Description of the task - Repeat the lines below exactly as written, please, from the line with "photomicrograph reveals no" to the line with "nuclear positivity is", both lines included, and no others.

Dataset entries

========================================================================

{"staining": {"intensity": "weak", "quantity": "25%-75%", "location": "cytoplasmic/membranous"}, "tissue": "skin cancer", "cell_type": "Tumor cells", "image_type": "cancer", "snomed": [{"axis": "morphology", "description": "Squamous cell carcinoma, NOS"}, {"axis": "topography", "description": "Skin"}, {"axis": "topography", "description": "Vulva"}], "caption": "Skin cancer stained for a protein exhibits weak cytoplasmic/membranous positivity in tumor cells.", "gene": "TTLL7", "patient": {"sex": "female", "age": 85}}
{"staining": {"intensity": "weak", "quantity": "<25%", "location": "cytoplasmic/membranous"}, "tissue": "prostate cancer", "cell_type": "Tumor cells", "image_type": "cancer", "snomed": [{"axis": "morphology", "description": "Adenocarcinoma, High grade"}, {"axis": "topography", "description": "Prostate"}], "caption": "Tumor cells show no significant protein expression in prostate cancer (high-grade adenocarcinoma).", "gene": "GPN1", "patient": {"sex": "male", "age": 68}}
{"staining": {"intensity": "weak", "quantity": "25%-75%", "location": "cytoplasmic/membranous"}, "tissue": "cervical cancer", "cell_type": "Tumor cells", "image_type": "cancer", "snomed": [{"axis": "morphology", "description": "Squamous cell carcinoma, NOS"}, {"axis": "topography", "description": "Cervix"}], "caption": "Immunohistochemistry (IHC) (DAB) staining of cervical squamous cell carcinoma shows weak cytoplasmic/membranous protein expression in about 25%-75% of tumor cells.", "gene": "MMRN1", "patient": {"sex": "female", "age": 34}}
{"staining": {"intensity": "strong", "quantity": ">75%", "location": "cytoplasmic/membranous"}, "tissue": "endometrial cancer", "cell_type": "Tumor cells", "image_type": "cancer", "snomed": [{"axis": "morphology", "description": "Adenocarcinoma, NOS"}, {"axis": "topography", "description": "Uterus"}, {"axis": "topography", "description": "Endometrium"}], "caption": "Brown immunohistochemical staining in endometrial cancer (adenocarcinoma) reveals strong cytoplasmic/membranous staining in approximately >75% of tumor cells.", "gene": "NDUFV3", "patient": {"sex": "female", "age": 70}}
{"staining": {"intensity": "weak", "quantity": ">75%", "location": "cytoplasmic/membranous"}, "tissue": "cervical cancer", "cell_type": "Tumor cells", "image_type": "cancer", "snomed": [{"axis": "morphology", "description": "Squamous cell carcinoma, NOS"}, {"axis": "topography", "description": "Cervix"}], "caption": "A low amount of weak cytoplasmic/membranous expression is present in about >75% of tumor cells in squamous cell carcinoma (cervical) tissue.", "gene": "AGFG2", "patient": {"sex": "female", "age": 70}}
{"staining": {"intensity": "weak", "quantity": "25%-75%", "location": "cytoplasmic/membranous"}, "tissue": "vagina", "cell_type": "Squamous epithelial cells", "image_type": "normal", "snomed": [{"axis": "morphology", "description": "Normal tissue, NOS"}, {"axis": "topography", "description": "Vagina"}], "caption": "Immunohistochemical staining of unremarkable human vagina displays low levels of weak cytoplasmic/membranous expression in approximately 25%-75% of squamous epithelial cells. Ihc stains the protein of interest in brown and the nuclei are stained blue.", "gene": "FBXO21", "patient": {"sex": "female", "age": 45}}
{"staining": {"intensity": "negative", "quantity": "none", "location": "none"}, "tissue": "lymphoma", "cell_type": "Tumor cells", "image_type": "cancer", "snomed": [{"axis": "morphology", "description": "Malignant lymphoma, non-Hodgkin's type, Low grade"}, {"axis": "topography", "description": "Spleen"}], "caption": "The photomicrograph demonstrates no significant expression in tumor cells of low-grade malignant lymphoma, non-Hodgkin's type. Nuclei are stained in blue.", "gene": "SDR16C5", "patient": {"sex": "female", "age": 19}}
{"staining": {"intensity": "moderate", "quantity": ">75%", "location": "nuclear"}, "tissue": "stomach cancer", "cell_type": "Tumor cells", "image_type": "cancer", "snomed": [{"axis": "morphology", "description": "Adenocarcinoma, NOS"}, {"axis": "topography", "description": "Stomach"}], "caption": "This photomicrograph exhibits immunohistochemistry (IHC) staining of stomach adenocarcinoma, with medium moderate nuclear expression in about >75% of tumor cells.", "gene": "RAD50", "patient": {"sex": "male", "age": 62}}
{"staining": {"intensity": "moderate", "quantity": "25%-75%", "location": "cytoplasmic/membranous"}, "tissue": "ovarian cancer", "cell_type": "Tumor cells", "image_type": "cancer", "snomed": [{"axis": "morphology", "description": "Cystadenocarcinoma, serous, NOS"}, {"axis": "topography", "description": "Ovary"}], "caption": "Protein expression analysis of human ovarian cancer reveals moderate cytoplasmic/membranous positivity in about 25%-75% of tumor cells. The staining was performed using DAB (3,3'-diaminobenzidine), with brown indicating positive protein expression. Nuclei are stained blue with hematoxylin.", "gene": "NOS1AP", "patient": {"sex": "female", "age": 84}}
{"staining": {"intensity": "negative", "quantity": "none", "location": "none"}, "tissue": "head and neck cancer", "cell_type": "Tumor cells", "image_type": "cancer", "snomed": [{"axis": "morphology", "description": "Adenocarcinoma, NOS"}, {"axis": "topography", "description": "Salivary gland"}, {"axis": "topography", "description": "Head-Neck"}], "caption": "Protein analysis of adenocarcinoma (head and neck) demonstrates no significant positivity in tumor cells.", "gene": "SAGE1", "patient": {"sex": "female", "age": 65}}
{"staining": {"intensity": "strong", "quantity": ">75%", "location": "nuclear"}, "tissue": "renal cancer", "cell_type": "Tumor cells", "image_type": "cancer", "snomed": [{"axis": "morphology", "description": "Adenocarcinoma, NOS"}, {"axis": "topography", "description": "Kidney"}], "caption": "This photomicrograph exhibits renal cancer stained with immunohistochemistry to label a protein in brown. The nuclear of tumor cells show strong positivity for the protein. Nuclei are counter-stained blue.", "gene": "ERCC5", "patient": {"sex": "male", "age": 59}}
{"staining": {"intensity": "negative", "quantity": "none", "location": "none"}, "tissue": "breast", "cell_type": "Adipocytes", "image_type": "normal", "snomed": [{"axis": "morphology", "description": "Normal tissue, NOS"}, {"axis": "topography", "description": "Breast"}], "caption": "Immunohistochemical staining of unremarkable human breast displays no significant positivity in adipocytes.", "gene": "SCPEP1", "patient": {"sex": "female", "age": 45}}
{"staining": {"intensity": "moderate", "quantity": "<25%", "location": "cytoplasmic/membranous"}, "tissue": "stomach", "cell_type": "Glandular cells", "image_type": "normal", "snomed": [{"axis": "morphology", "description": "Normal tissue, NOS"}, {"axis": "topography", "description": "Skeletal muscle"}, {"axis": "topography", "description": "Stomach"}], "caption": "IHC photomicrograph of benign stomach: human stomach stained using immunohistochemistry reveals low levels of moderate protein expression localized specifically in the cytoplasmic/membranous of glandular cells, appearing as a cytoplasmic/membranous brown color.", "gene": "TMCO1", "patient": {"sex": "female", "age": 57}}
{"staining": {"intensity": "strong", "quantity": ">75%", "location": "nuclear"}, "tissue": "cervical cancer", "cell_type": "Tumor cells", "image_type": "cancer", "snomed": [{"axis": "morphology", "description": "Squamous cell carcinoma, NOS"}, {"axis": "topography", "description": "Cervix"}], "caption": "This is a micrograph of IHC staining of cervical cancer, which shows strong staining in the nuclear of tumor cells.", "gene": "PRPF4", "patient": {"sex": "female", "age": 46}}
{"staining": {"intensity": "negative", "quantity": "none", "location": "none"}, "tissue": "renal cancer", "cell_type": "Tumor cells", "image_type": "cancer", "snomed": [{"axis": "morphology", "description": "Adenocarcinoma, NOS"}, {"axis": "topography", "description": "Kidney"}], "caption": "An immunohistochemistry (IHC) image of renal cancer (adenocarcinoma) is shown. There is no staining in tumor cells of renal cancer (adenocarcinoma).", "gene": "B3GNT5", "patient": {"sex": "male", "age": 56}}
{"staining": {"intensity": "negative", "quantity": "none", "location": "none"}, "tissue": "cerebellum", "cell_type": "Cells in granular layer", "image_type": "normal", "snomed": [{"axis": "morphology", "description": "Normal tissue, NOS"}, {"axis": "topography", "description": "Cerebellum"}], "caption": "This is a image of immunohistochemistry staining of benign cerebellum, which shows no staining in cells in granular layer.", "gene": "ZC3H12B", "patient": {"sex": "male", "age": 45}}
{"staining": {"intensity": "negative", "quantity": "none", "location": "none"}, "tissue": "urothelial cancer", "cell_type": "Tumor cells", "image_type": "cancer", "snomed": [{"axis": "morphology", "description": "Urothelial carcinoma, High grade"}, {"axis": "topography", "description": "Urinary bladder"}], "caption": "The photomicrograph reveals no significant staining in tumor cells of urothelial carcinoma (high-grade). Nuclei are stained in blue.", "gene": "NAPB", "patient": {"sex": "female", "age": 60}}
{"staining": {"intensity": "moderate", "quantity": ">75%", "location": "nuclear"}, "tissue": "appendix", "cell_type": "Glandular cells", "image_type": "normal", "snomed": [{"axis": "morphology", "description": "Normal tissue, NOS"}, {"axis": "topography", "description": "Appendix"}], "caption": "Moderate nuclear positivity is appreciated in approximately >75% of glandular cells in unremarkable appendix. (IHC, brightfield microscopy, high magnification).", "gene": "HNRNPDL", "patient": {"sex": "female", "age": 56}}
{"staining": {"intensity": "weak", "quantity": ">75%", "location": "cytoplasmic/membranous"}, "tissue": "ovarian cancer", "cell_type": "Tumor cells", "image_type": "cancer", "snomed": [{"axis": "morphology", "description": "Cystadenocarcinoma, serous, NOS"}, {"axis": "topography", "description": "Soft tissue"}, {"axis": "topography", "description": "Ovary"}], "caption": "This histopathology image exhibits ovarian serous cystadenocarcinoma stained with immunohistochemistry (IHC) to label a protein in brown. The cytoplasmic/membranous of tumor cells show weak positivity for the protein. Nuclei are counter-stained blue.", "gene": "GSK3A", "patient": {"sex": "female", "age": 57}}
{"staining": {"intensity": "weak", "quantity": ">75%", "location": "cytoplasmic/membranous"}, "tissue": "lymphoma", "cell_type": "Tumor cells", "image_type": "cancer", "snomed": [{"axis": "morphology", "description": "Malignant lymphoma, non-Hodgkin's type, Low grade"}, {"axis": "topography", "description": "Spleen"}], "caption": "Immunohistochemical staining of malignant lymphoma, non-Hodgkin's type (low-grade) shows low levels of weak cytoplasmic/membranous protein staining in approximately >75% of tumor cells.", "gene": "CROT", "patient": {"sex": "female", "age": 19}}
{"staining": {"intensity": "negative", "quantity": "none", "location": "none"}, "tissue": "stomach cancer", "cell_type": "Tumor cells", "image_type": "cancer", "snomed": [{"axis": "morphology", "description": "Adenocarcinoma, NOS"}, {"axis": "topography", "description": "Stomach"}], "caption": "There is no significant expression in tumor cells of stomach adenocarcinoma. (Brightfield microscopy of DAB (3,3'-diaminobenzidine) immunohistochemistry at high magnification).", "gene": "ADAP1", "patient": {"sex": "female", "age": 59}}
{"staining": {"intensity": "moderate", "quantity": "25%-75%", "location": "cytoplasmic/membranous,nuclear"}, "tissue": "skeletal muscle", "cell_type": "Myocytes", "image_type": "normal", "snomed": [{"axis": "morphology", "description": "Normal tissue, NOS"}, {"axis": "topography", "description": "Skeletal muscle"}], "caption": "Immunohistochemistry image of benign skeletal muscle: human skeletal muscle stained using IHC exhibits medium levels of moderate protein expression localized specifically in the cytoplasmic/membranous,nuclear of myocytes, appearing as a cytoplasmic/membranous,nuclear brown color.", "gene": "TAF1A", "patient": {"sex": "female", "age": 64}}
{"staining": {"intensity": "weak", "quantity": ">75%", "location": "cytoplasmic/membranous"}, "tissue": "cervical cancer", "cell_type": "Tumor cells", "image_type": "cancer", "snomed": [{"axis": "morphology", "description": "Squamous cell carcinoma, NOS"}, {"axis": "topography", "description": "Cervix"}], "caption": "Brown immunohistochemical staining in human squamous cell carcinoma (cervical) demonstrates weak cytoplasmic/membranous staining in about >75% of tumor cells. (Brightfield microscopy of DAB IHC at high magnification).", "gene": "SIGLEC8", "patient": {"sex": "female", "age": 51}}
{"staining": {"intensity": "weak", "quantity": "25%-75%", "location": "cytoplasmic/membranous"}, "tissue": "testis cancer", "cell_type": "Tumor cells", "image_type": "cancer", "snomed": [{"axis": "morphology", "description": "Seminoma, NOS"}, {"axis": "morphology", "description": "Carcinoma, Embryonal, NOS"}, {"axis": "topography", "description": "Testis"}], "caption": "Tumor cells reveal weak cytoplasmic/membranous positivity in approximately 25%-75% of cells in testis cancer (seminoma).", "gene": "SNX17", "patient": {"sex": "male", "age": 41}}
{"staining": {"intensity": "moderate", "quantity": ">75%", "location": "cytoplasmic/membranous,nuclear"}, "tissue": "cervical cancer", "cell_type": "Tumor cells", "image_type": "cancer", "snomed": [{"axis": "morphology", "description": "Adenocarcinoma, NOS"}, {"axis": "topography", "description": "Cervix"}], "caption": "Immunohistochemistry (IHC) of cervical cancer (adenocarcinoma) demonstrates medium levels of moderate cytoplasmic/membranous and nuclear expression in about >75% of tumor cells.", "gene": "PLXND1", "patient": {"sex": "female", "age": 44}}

========================================================================

Task answer -
{"staining": {"intensity": "negative", "quantity": "none", "location": "none"}, "tissue": "urothelial cancer", "cell_type": "Tumor cells", "image_type": "cancer", "snomed": [{"axis": "morphology", "description": "Urothelial carcinoma, High grade"}, {"axis": "topography", "description": "Urinary bladder"}], "caption": "The photomicrograph reveals no significant staining in tumor cells of urothelial carcinoma (high-grade). Nuclei are stained in blue.", "gene": "NAPB", "patient": {"sex": "female", "age": 60}}
{"staining": {"intensity": "moderate", "quantity": ">75%", "location": "nuclear"}, "tissue": "appendix", "cell_type": "Glandular cells", "image_type": "normal", "snomed": [{"axis": "morphology", "description": "Normal tissue, NOS"}, {"axis": "topography", "description": "Appendix"}], "caption": "Moderate nuclear positivity is appreciated in approximately >75% of glandular cells in unremarkable appendix. (IHC, brightfield microscopy, high magnification).", "gene": "HNRNPDL", "patient": {"sex": "female", "age": 56}}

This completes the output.